For the entries below, the result should be an exact transcription of the lines from the one with "toc_nav_num: true" up to and including the one with "数据统计: 文章数3204, 发帖用户数859", and only those.
[Data extract]
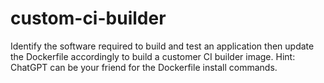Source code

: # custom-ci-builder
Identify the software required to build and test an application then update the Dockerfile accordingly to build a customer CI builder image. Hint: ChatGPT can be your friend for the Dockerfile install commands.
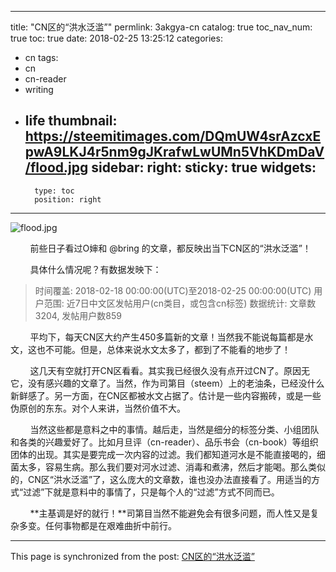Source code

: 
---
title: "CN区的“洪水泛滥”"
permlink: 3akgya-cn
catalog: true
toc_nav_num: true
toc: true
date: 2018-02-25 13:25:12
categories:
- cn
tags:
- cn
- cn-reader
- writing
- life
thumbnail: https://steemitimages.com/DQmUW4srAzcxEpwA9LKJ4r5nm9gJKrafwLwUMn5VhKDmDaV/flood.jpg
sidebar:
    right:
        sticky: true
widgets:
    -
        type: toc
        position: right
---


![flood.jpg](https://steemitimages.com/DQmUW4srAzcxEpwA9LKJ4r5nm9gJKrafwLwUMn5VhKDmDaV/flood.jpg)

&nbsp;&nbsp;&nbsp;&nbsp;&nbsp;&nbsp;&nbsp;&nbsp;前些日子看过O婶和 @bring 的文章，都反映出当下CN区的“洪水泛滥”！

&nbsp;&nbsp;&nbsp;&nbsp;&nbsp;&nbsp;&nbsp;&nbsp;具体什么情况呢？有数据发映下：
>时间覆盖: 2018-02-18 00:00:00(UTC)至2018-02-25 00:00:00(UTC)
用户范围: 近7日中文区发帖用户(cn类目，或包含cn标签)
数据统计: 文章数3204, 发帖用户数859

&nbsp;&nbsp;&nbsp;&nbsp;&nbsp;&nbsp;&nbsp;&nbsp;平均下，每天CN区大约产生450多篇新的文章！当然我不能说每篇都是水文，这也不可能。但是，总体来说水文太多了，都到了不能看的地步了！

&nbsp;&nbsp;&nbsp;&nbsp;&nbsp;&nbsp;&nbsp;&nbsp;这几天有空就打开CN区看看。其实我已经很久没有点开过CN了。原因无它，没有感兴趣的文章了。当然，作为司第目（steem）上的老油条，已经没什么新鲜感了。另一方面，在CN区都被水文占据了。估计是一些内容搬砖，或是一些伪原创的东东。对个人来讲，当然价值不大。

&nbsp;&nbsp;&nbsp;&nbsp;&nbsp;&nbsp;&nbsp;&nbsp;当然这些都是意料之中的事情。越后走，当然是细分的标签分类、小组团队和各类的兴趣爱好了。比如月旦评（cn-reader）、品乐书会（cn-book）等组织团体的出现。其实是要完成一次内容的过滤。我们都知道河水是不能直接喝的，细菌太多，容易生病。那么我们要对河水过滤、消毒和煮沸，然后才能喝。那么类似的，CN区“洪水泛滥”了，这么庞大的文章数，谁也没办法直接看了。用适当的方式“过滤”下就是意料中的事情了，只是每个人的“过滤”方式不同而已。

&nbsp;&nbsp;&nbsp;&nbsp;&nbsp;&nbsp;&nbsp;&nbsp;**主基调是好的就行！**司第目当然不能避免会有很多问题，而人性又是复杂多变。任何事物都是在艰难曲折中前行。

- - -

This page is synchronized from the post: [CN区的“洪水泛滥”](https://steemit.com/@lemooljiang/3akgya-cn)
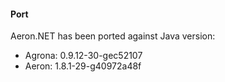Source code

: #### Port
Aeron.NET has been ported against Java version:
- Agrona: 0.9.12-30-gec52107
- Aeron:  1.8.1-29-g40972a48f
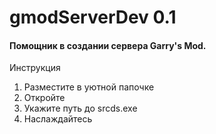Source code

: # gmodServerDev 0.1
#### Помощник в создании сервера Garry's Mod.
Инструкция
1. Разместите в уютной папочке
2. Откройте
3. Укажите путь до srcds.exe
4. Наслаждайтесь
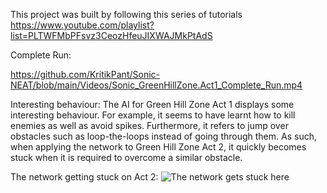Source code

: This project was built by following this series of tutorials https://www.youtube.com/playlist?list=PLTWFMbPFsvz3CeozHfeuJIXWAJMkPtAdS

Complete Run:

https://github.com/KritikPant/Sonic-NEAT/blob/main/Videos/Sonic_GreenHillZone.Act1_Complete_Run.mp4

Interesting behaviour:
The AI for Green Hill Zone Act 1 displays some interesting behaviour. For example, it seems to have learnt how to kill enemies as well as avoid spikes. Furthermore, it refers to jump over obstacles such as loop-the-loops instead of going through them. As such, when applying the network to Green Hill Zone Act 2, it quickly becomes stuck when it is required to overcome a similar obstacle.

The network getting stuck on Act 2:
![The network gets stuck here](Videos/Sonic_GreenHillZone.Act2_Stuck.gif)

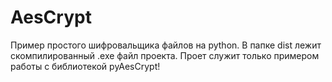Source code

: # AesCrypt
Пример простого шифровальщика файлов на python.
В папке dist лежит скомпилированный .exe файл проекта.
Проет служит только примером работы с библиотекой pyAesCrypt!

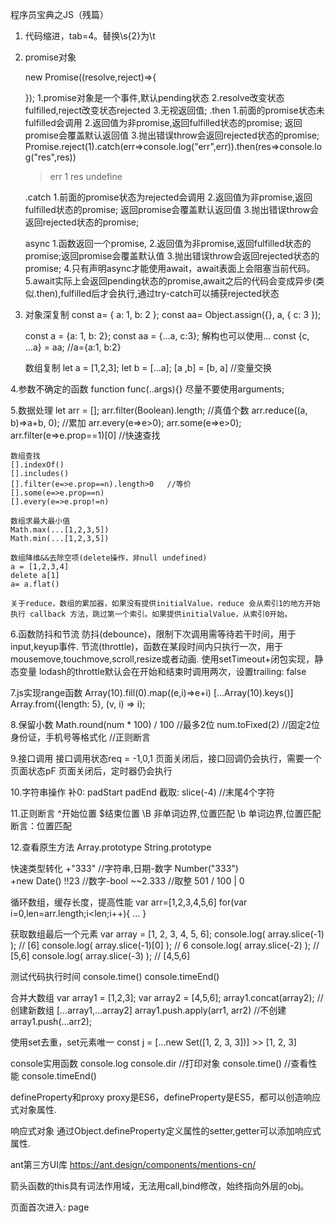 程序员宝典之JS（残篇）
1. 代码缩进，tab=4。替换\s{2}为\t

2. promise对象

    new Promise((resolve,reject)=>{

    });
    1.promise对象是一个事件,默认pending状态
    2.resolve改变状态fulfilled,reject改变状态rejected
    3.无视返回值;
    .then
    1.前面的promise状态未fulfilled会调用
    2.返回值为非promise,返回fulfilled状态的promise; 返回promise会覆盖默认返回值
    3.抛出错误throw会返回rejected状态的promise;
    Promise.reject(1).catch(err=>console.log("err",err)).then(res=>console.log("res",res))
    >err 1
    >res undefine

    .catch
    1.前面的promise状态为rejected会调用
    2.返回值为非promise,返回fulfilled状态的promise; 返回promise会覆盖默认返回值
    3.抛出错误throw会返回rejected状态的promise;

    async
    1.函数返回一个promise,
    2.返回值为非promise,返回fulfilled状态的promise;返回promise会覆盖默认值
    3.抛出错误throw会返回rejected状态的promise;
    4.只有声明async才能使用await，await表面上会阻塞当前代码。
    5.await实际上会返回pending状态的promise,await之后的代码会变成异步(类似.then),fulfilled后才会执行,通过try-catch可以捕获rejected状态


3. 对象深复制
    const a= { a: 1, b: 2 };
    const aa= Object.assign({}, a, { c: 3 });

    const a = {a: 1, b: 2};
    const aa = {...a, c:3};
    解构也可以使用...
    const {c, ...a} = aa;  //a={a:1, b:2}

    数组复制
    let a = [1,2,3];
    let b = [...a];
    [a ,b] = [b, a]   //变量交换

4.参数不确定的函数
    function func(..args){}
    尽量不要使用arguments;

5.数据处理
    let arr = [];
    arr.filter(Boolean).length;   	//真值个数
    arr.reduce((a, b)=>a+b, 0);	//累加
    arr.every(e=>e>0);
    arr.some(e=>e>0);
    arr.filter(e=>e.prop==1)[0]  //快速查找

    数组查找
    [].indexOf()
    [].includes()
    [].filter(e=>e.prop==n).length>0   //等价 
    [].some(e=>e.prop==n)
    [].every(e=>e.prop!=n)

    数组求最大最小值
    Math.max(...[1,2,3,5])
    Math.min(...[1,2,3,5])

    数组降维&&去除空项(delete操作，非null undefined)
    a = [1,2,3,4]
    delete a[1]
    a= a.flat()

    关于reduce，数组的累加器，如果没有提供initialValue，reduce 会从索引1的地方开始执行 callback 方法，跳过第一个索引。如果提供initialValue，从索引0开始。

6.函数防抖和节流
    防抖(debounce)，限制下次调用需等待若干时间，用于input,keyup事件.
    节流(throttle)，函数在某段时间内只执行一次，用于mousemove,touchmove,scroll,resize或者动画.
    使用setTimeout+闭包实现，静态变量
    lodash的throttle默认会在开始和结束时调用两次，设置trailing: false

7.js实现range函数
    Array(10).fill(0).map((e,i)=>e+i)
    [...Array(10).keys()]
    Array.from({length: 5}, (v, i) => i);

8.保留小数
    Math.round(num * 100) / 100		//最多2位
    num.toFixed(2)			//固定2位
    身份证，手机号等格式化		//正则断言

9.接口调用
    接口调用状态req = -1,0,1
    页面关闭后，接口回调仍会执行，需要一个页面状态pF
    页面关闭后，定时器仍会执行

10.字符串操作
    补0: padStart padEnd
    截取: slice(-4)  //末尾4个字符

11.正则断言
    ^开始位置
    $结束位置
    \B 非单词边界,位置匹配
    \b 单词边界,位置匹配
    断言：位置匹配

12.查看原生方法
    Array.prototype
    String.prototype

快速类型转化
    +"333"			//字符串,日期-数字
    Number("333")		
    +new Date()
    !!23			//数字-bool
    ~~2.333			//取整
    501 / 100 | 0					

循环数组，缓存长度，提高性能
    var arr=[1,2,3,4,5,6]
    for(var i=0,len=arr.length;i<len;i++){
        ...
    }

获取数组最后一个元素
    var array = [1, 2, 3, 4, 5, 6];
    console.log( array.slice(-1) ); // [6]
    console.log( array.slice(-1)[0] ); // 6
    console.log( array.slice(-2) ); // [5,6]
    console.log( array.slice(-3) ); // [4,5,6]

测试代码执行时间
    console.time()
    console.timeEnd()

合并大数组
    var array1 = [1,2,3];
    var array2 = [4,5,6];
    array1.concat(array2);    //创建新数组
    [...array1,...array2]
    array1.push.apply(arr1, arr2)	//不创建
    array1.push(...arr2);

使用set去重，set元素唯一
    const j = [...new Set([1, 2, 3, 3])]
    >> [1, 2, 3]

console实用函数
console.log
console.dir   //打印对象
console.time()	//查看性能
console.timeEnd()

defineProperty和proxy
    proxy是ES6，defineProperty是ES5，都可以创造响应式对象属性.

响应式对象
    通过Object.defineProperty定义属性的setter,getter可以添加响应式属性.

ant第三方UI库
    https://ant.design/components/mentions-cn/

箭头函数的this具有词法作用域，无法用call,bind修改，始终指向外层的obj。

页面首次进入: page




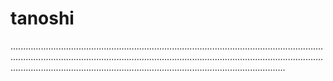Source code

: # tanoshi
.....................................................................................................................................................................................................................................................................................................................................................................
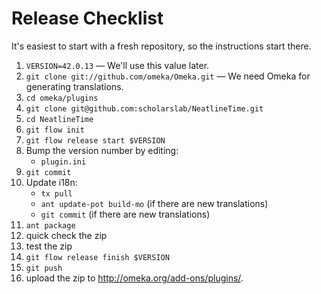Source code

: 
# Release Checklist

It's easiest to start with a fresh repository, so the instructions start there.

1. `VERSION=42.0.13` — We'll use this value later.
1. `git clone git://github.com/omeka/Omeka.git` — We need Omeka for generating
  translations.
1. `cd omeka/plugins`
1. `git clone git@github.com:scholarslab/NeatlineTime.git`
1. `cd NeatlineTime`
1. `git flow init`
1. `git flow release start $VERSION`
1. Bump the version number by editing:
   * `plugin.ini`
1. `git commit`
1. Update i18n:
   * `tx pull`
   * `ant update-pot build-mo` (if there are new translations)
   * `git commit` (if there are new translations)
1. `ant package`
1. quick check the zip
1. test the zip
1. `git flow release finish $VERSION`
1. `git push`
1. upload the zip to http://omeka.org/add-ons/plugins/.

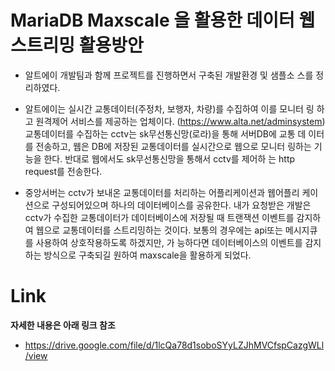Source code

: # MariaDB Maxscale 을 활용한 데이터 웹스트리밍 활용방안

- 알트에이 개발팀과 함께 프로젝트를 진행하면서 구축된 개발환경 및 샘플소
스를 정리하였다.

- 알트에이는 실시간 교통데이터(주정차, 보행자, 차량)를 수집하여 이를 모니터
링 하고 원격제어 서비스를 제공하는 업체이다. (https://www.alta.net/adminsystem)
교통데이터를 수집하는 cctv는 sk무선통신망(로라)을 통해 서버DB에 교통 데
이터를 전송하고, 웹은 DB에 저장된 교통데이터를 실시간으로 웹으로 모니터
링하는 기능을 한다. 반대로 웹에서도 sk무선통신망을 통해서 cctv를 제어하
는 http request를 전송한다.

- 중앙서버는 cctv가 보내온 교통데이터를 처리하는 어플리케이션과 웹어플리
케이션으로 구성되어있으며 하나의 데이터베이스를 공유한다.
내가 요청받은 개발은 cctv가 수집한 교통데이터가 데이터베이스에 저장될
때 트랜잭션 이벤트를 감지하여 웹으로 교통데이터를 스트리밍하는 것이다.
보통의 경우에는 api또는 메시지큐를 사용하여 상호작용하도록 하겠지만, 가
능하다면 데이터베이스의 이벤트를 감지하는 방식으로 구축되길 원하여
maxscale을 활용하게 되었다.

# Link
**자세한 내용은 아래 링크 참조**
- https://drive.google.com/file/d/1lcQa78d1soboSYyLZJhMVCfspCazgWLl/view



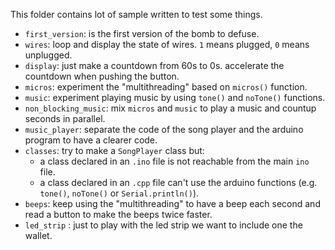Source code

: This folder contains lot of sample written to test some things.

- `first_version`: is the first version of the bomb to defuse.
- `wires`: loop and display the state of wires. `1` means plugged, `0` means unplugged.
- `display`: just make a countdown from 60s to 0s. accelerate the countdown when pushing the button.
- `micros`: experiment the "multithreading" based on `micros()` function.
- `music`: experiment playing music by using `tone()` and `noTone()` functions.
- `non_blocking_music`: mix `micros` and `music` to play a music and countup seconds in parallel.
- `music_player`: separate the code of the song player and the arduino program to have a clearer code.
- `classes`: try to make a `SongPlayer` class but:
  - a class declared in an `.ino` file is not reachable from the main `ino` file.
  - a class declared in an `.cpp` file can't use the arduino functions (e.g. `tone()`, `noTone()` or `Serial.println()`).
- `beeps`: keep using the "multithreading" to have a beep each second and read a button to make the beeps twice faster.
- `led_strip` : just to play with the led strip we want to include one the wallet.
[/Data extract]
Solved exercise
toc_nav_num: true
toc: true
date: 2018-02-25 13:25:12
categories:
- cn
tags:
- cn
- cn-reader
- writing
- life
thumbnail: https://steemitimages.com/DQmUW4srAzcxEpwA9LKJ4r5nm9gJKrafwLwUMn5VhKDmDaV/flood.jpg
sidebar:
    right:
        sticky: true
widgets:
    -
        type: toc
        position: right
---


![flood.jpg](https://steemitimages.com/DQmUW4srAzcxEpwA9LKJ4r5nm9gJKrafwLwUMn5VhKDmDaV/flood.jpg)

&nbsp;&nbsp;&nbsp;&nbsp;&nbsp;&nbsp;&nbsp;&nbsp;前些日子看过O婶和 @bring 的文章，都反映出当下CN区的“洪水泛滥”！

&nbsp;&nbsp;&nbsp;&nbsp;&nbsp;&nbsp;&nbsp;&nbsp;具体什么情况呢？有数据发映下：
>时间覆盖: 2018-02-18 00:00:00(UTC)至2018-02-25 00:00:00(UTC)
用户范围: 近7日中文区发帖用户(cn类目，或包含cn标签)
数据统计: 文章数3204, 发帖用户数859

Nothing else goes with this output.